> TEXT SEGMENT

::::

II. STANDARD OF REVIEW

A prisoner in federal custody may move the sentencing court "to vacate, set aside or correct the sentence" upon three grounds: (1) "that the sentence was imposed in violation of the Constitution or laws of the United States"; (2) "that the court was without jurisdiction to impose such sentence"; or (3) "that the sentence was in excess of the maximum authorized by law." 28 U.S.C. § 2255(a).

A criminal defendant bears the burden of establishing his entitlement to § 2255 relief. See United States v. Davies, 394 F.3d 182, 189 (3d Cir. 2005). Moreover, because a § 2255 motion to vacate is a collateral attack on a sentence, a criminal defendant "must clear a significantly higher hurdle than would exist on direct appeal." United States v. Frady, 456 U.S. 152, 166 (1982), cited in United States v. Travillion, 759 F.3d 281, 288 (3d Cir. 2014). In considering a motion to vacate a defendant's sentence, "the court must accept the truth of the movant's factual allegations unless they are clearly frivolous on the basis of the existing record." United States v. Booth, 432 F.3d 542, 545 (3d Cir. 2005) (internal quotation marks and citation omitted).

III. DISCUSSION

Kluger claims trial counsel failed to investigate and thereby discover that this Court lacked venue to adjudicate any of the charges he pled guilty to. He also claims counsel failed to object to the fact that the government did not establish the factual basis necessary to establish his guilt with regard to the obstruction of justice offense. Had counsel conducted adequate investigation and informed him of these defenses, he asserts, he would have insisted on going to trial. Based on the Court's review of the record, neither claim is meritorious.

Overall, Kluger asserts that "[t]rial counsel rendered Mr. Kluger ineffective assistance in violation of his Sixth Amendment right to counsel when he: (1) misadvised Mr. Kluger to enter into a plea agreement; (2) misadvised him that the minimal contacts the government alleged in its Criminal Complaint were sufficient to establish venue in New Jersey; (3) failed to advise him that he had a venue defense to the charges because venue did not lie in New Jersey; (4) failed to advise him that he had a factual defense to the Count 16 obstruction of justice charge; and (5) failed to advise him that there was a reasonable probability that he would be acquitted on all counts if he were to go to trial. Trial counsel's advice was deficient because, in fact, venue was not proper in New Jersey and, if Mr. Kluger had gone to trial, there is a reasonable probability that he would not have been convicted. Mr. Kluger was preju[]diced by this misadvice (a) because, had he been properly advised, he would not have pled guilty and instead would have insisted on going to trial, (b) because he entered guilty pleas that were not knowing and voluntary, and (c) because this misadvice affected the very framework within which the case against Mr. Kluger proceeded." ECF No. 3 at 9. Viewed as a whole, the motion raises the two claims summarized above, and the other claimed deficiencies derive from them.

::::

> STORED DATA
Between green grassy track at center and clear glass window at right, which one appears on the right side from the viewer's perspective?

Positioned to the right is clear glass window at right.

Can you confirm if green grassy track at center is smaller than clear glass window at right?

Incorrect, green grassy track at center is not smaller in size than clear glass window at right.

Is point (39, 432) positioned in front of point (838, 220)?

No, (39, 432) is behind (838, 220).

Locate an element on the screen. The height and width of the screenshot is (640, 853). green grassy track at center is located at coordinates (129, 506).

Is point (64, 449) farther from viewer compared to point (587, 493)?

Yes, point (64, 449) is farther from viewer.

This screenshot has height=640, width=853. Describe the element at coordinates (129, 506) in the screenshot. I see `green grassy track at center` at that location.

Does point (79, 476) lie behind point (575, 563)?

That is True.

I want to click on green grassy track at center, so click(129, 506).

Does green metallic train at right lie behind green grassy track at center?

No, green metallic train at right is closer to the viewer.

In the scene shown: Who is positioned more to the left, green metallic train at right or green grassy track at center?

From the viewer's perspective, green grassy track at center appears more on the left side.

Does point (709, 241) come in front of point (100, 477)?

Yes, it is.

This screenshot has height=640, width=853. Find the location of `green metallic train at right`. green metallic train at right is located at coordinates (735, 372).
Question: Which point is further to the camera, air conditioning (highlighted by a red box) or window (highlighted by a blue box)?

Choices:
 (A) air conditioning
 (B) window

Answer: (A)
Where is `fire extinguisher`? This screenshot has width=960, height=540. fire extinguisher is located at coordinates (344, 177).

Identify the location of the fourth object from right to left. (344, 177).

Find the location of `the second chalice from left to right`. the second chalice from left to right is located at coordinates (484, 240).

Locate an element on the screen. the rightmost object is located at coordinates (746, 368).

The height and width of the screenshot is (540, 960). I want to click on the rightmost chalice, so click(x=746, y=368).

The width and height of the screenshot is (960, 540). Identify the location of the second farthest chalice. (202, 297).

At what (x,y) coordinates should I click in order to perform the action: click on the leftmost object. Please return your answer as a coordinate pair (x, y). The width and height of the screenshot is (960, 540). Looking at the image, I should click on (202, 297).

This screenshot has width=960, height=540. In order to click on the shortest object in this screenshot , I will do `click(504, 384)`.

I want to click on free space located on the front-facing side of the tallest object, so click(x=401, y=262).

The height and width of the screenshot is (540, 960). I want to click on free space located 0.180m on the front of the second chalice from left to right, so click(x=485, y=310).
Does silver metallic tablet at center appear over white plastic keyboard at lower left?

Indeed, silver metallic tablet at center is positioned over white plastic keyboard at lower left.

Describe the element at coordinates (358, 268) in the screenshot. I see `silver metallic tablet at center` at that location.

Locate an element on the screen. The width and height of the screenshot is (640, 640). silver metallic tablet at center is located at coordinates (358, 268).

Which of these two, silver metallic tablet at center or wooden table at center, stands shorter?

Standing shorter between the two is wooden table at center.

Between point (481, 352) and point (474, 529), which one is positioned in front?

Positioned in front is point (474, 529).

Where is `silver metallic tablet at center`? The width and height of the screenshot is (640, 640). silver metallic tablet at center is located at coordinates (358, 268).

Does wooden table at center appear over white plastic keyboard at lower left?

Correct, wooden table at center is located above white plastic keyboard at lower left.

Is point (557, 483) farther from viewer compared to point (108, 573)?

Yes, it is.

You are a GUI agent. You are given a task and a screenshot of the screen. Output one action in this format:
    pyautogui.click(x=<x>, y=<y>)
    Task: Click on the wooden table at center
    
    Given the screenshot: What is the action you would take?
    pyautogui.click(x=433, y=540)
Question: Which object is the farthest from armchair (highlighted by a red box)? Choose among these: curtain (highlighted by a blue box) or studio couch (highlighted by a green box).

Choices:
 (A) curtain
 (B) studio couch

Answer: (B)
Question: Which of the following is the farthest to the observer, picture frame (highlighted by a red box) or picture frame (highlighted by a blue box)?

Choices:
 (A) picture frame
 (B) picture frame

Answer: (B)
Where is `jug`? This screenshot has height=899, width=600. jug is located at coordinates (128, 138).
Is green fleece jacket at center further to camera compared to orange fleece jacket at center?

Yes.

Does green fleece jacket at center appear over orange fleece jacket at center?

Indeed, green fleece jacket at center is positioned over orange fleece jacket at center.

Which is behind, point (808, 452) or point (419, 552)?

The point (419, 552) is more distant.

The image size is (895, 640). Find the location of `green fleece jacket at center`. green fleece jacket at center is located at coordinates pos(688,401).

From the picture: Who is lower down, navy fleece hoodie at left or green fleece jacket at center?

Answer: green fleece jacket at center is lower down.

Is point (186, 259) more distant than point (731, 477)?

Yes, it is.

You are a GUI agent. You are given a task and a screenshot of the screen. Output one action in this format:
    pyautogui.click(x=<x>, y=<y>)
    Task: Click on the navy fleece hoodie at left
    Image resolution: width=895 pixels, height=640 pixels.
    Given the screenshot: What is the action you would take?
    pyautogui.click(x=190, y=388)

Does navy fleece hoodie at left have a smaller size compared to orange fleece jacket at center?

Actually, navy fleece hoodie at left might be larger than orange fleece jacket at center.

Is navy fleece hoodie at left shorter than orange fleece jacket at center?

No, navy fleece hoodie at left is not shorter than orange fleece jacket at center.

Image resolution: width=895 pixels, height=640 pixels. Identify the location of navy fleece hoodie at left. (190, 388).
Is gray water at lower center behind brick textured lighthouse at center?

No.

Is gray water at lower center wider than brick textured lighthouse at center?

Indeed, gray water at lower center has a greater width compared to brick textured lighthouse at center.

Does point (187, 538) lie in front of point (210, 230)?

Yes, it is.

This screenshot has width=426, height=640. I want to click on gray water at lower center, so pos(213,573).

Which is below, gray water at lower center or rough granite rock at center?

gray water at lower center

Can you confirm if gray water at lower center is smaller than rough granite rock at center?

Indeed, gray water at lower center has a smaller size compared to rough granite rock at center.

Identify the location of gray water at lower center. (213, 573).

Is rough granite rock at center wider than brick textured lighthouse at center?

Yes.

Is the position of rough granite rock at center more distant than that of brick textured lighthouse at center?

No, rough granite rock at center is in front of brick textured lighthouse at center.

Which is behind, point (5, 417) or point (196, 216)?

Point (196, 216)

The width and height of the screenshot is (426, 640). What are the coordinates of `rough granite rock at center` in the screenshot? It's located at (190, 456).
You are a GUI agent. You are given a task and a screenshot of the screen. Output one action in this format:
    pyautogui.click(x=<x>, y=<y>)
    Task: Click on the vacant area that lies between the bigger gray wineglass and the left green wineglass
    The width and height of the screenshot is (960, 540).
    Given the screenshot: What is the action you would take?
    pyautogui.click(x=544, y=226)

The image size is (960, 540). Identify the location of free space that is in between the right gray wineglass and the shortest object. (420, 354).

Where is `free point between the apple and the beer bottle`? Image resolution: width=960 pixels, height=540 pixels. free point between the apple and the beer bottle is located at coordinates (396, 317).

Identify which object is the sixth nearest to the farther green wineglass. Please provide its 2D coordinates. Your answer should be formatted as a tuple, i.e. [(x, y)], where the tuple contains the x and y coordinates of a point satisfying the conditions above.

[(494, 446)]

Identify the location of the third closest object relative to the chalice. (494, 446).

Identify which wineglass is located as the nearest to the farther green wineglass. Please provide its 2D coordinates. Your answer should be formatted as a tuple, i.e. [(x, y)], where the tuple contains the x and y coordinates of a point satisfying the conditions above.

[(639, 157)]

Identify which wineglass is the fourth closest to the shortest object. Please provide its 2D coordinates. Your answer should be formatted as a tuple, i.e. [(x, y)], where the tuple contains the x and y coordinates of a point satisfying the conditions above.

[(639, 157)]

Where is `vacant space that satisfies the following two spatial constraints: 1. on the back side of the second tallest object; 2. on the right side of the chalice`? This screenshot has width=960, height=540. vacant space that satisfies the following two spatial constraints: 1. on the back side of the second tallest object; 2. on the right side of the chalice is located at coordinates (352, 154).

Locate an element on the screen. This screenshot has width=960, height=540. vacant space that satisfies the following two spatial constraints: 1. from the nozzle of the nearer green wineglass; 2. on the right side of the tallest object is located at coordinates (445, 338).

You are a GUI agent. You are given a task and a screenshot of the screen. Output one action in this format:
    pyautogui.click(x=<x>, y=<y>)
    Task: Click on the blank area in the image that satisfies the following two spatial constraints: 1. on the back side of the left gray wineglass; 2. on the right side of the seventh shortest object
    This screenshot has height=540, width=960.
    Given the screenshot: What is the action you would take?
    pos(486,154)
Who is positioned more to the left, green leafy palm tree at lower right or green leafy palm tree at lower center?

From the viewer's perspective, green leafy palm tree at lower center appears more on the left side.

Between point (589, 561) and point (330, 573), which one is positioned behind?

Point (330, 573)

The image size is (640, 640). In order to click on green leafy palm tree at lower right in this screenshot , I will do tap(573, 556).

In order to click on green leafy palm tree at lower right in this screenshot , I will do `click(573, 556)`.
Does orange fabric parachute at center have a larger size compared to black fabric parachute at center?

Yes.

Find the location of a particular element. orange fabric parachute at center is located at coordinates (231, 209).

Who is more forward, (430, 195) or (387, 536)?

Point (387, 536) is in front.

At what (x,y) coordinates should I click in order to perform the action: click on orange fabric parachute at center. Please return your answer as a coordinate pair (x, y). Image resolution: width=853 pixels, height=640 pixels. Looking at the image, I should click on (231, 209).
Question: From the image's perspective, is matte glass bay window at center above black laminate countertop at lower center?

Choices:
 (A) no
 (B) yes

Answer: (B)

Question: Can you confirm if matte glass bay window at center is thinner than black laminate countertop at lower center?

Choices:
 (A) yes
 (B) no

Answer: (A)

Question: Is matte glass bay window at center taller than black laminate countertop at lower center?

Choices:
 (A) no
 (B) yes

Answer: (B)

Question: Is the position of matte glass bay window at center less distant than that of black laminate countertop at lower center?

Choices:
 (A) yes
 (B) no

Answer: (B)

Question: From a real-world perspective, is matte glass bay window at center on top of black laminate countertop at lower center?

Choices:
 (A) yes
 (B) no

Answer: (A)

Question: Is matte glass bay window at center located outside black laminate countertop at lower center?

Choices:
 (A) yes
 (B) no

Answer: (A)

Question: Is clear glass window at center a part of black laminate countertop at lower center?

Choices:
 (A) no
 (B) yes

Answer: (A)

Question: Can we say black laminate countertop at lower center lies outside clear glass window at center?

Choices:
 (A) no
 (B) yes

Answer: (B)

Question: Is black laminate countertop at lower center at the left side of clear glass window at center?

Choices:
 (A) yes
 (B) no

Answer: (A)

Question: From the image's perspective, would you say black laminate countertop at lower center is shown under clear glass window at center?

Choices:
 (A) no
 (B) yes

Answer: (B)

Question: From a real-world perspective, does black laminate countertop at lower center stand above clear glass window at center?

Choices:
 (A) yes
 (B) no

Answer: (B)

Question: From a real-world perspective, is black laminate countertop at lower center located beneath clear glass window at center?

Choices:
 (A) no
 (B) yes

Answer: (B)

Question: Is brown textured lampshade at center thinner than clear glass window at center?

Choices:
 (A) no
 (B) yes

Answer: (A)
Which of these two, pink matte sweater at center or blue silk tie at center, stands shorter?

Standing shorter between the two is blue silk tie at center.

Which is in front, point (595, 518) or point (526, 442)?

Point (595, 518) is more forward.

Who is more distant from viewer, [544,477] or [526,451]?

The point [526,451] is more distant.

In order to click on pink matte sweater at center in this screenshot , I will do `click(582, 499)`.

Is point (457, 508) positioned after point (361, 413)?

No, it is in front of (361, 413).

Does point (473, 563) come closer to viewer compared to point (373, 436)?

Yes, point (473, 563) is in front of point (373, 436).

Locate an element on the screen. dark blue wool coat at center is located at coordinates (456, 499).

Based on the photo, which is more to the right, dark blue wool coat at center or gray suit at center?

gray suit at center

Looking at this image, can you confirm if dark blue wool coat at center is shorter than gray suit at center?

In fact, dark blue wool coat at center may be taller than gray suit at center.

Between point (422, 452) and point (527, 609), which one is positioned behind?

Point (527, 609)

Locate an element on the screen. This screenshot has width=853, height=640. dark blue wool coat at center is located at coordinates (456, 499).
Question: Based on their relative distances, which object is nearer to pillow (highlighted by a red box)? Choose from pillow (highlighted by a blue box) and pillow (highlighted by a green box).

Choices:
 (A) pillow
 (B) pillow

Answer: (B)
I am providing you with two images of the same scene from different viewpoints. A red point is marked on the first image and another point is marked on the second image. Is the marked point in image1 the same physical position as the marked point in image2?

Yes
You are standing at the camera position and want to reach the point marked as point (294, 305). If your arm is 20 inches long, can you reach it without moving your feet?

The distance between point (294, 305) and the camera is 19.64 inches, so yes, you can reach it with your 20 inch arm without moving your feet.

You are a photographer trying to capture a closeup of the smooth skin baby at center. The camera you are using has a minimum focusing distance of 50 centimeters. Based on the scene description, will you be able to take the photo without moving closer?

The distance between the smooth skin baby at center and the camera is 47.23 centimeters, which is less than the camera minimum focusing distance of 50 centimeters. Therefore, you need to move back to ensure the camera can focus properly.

::::

> ACTIONS TO TAKE
1. According to the court opinion, which case holds that a criminal defendant bears the burden of establishing entitlement to § 2255 relief?
2. From the entries, echo the lines verbatim, beginning at the line that contains "Is gray water at lower center wider" and stopping after the line that contains "This screenshot has width=426, height=640.".

> TASK-BY-TASK ANSWERS
1. United States v. Davies, 394 F.3d 182, 189 (3d Cir. 2005).

2.
Is gray water at lower center wider than brick textured lighthouse at center?

Indeed, gray water at lower center has a greater width compared to brick textured lighthouse at center.

Does point (187, 538) lie in front of point (210, 230)?

Yes, it is.

This screenshot has width=426, height=640. I want to click on gray water at lower center, so pos(213,573).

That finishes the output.